=== Work instructions ===
Your answer should be one number, the count of lines in the entries holding the word "flex".

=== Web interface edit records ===
------------------------------
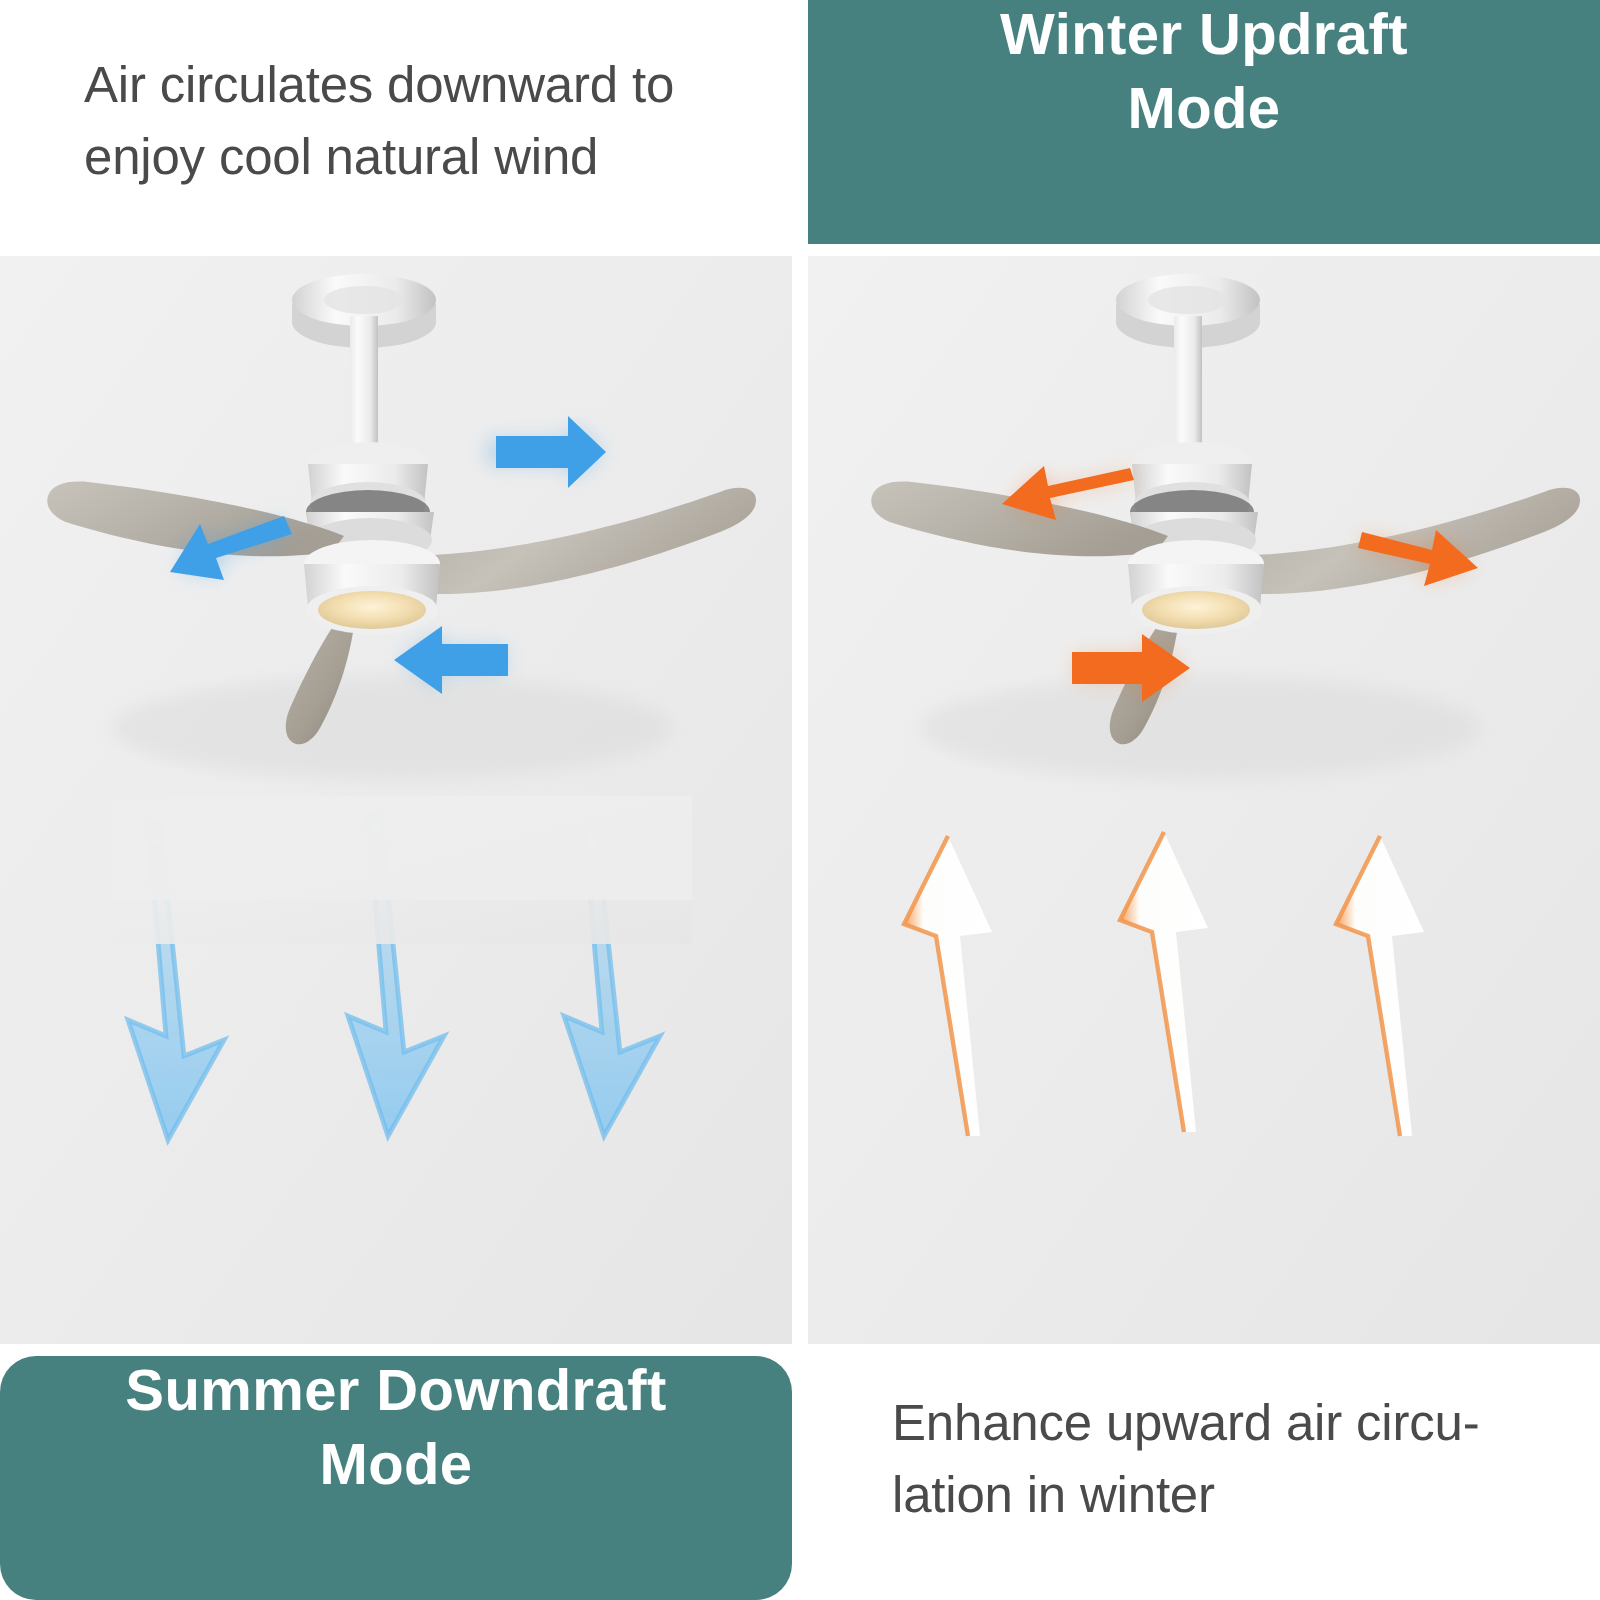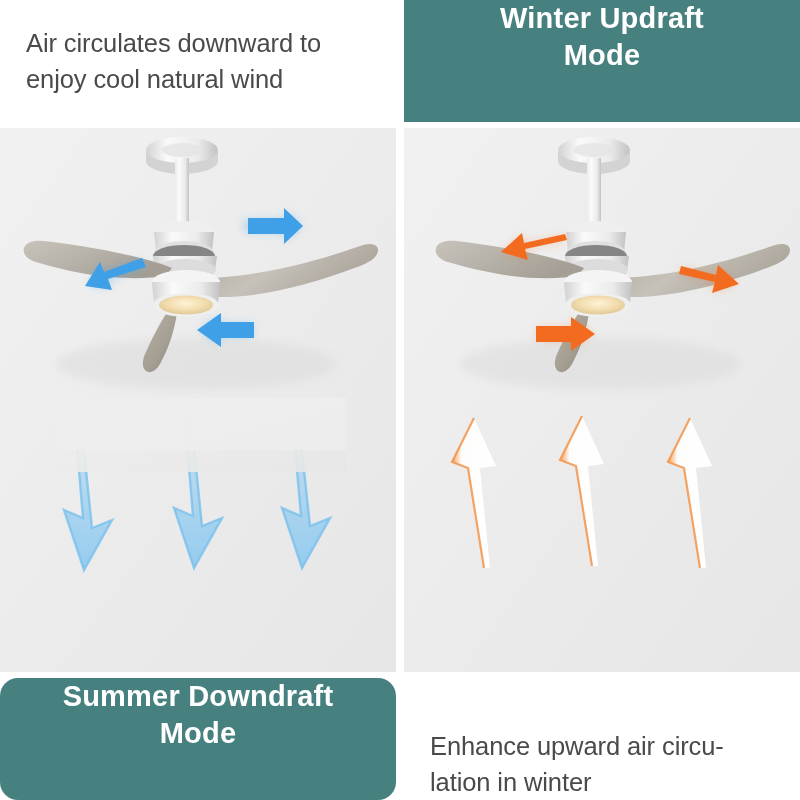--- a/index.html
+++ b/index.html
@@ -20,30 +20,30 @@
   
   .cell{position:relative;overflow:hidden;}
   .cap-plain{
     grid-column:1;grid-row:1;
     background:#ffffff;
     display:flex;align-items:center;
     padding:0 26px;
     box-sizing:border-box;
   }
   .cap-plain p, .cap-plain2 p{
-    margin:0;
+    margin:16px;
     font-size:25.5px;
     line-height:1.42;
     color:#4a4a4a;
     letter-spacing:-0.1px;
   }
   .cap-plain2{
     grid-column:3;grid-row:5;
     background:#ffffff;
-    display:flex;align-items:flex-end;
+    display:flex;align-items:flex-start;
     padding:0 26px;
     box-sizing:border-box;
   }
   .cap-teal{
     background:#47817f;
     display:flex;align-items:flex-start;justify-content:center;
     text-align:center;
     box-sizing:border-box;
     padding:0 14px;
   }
------------------------------
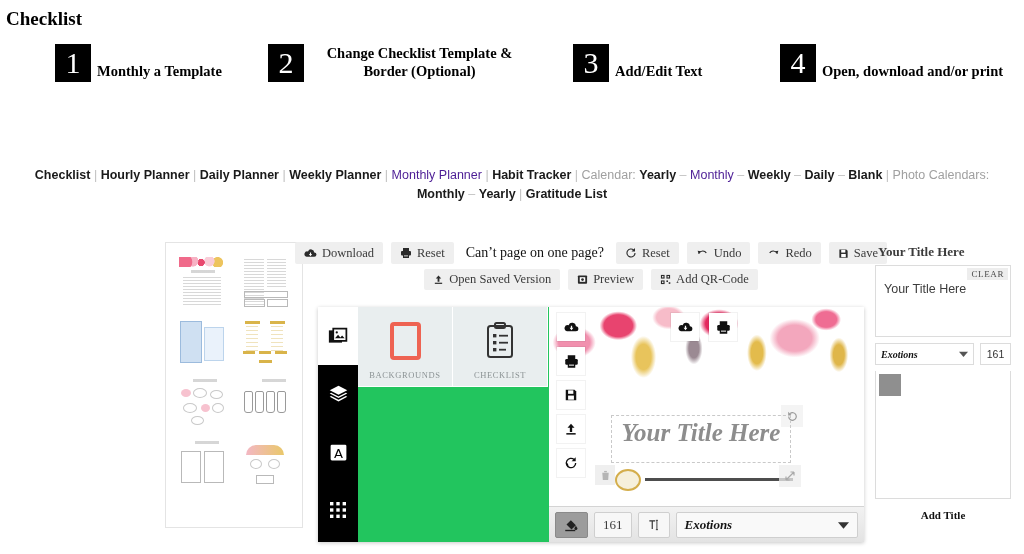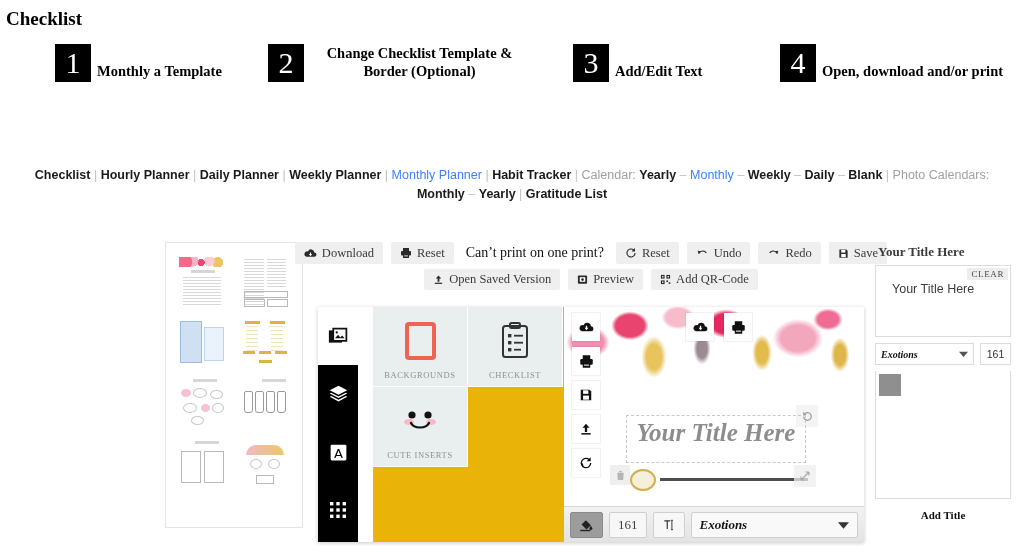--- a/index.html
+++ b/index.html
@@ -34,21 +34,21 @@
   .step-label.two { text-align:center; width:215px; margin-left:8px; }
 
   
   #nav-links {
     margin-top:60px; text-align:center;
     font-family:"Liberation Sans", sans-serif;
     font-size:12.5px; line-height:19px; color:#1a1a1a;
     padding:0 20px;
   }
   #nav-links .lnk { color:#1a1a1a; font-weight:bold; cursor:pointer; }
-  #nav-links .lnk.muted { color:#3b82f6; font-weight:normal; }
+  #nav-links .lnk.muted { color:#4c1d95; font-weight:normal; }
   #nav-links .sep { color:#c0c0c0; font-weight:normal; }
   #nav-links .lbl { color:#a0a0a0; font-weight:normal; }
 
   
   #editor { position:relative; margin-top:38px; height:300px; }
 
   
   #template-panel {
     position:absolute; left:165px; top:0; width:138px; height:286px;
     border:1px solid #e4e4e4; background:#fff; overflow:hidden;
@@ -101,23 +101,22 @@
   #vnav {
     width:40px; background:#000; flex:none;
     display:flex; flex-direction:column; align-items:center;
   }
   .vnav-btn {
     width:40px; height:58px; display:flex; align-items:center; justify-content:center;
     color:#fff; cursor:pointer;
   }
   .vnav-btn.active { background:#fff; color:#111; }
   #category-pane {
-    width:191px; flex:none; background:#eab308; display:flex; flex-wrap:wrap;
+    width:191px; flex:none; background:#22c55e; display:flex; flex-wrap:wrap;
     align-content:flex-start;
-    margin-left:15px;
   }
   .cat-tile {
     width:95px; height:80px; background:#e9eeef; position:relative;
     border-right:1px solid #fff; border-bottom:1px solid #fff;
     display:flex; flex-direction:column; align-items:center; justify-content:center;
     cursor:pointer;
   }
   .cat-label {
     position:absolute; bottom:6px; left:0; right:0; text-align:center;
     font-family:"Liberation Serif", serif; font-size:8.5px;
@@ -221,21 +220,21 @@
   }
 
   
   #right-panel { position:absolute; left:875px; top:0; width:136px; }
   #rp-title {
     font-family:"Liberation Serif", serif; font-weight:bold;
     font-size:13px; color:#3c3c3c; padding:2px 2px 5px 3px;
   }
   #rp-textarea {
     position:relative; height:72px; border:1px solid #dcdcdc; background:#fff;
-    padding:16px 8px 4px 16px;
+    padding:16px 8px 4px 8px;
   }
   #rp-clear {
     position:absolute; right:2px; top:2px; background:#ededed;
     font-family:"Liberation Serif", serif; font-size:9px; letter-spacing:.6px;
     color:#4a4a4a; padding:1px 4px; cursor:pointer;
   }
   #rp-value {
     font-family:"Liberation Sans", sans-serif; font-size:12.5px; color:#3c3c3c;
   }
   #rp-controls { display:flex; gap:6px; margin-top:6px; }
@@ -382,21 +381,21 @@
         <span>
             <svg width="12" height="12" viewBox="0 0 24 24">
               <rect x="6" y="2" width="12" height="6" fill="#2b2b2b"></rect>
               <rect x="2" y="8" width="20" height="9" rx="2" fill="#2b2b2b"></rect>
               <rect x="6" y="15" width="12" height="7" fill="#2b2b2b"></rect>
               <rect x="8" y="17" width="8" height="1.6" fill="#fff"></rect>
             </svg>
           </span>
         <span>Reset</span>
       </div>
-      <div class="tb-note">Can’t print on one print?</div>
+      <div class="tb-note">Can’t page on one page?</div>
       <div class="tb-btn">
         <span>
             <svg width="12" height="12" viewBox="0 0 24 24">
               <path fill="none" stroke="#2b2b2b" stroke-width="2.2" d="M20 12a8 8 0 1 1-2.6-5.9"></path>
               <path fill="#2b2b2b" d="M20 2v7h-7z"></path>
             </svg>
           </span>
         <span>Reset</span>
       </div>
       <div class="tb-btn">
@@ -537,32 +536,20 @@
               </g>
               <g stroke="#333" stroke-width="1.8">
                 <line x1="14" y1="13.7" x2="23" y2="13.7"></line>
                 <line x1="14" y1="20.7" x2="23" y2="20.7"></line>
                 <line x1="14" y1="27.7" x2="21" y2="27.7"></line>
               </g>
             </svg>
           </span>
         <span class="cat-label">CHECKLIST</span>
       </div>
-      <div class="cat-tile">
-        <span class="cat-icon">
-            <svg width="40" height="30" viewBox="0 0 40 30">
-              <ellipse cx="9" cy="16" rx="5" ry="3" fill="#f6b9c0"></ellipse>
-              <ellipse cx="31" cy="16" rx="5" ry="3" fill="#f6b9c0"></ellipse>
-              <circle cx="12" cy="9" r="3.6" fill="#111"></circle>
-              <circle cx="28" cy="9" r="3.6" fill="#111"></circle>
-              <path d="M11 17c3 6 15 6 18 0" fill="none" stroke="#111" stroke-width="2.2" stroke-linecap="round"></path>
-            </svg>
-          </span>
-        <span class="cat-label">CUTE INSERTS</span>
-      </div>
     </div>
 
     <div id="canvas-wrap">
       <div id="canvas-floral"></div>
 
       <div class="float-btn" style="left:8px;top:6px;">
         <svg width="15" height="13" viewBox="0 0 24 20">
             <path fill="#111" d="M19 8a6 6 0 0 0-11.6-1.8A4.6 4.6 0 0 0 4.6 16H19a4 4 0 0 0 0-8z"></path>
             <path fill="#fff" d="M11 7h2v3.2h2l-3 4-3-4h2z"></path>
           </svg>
------------------------------
=== Output of the task ===
12